Top of Exercise materials

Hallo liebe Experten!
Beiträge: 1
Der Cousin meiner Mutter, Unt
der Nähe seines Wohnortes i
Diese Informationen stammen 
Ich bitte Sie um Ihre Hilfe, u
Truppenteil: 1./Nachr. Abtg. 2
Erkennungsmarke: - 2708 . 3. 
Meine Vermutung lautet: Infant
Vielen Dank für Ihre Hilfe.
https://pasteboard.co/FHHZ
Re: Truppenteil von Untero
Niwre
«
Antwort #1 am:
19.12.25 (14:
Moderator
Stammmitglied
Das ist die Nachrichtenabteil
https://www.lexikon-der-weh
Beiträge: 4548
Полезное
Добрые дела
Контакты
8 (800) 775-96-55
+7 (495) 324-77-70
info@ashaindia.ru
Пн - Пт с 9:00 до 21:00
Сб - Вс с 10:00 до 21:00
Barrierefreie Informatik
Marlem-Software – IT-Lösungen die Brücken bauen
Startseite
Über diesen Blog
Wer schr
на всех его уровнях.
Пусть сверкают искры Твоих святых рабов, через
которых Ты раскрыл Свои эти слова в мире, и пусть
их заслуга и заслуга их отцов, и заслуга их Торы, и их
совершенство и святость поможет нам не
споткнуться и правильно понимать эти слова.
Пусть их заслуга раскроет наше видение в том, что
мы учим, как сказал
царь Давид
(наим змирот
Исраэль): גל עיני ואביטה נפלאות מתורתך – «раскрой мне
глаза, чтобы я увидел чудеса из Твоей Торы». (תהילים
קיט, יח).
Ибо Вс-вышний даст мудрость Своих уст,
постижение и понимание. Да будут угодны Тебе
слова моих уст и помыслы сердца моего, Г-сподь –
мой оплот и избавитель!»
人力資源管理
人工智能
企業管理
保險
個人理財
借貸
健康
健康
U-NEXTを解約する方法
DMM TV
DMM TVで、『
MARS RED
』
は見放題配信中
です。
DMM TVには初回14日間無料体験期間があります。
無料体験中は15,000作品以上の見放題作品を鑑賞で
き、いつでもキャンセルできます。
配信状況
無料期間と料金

Bottom of Exercise materials

Work to complete → Retype the records above, but only those lines that fall between the line containing "https://pasteboard.co/FHHZ" and the line containing "Über diesen Blog", with both of those lines included, exactly as written.

Exercise response →
https://pasteboard.co/FHHZ
Re: Truppenteil von Untero
Niwre
«
Antwort #1 am:
19.12.25 (14:
Moderator
Stammmitglied
Das ist die Nachrichtenabteil
https://www.lexikon-der-weh
Beiträge: 4548
Полезное
Добрые дела
Контакты
8 (800) 775-96-55
+7 (495) 324-77-70
info@ashaindia.ru
Пн - Пт с 9:00 до 21:00
Сб - Вс с 10:00 до 21:00
Barrierefreie Informatik
Marlem-Software – IT-Lösungen die Brücken bauen
Startseite
Über diesen Blog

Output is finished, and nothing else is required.